The importance of protecting endangered species
Wildlife ACT is non-profit conservation organisation based in KwaZulu-Natal, South Africa, that focuses on on-the-ground endangered species conservation efforts, supported by the World Wildlife Fund. Of particular focus for the organisation is the critically endangered African Wild Dog and Black Rhino, as well as the six Vulture species found in South Africa – of which, several are critically endangered. Through the help of their voluntourism model, Wildlife ACT has been able to provide sustained, free professional monitoring services to more than ten Zululand protected areas for 15 years.
“Wildlife ACT’s aim is to develop and implement innovative, ground-based and sustainable conservation models that save our wildlife, protect our wilderness, and benefit our local communities,” said Wildlife ACT co-founder, Chris Kelly. “We are proud to have implemented professional and strategic monitoring and research which has enabled and informed effective conservation management of wildlife, particularly in the Zululand region, for over a decade now. None of this would have been possible without our partners and supporters. We are incredibly excited to be partnering with Tony and Maya in this exciting initiative.”
von Dach and her husband Manfred have volunteered with Wildlife ACT several times on various protected areas, making her well-versed in the conservation work being done and the support needed for this important cause.
“Our time volunteering with Wildlife ACT was life changing,” said von Dach. “The work we did involved daily tracking and monitoring for African Wild Dogs, photographing them for identity kits; and also observing populations and behaviours of other key species, such as black and white rhinos, various predator species and vultures.”
A united passion for wildlife conservation
Although neither Park nor von Dach are African-born, both share an immense passion for the continent’s wildlife, people and protected areas.
Park’s novels – many of them bestsellers – often focus on conservation and the fight against poaching and the illegal trade. Being issues that von Dach was exposed to first-hand while volunteering with Wildlife ACT, the subject matter hit home.
“Whenever I was longing for Africa – which was permanently – I read Tony Park’s thrilling and instructive books or listened to the audiobooks,” Maya said. “That took me back to where I lost my heart – in Africa. I had already translated two Africa-related books into German, and found that it was something I really enjoyed. It felt like a natural progression to join Tony in doing the same for his books. I now get to work on these translations for a wonderful cause, while traveling the continent I love so much.”

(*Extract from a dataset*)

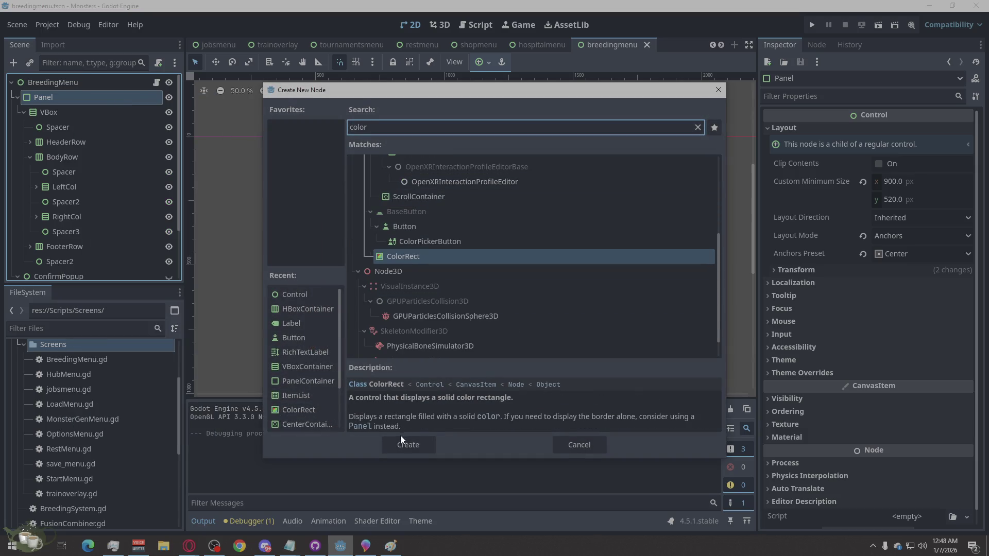
left_click(405, 443)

Inspired by the nature and wildlife of Africa in both writing and life, Park is embedded in the world of conservation. He is the patron of an Australian-based Non-profit Organisation called the Painted Dog Conservation Inc, and supports various wildlife and other charities by auctioning the rights for people to have their names used as characters in his novels.
Where to next?
The first of Park’s latest batch of novels to be translated, ‘Ghosts of the Past‘, set in Namibia, has just been released in German as ‘Geister der Vergangenheit‘. It is available in print and ebook from online booksellers internationally. An audiobook version will be released in 2024. von Dach has already pledged her share of the advance offered by the audiobook publishers to Wildlife ACT.
“By publishing independently in German speaking areas, with Maya acting as the translator, we are able to maximise the funds Maya can raise for Wildlife ACT,” Park said.

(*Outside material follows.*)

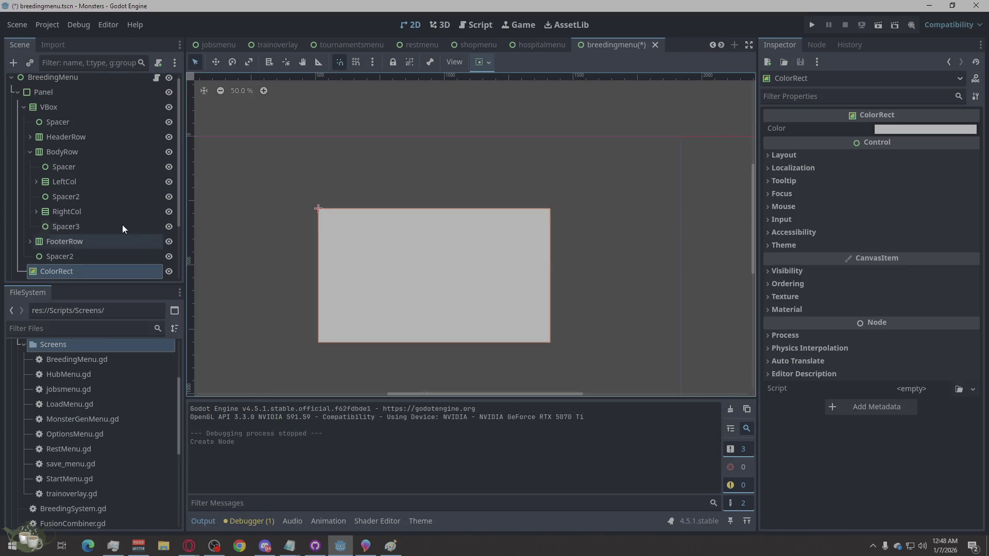
left_click_drag(59, 271, 35, 97)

Two more of Park’s novels, ‘Okavango‘ (released as ‘The Delta‘ in English), set in Botswana’s Okavango Delta, and ‘Silent Hunter‘ (English: ‘Silent Predator‘), based in South Africa’s Kruger National Park, will be released later this year.
“I’m very excited to begin this journey with Maya and Wildlife ACT, particularly with my latest novel ‘Vendetta’ due to be released soon. The idea of more people being able to read the books and supporting a cause close to my heart at the same time is wonderful.”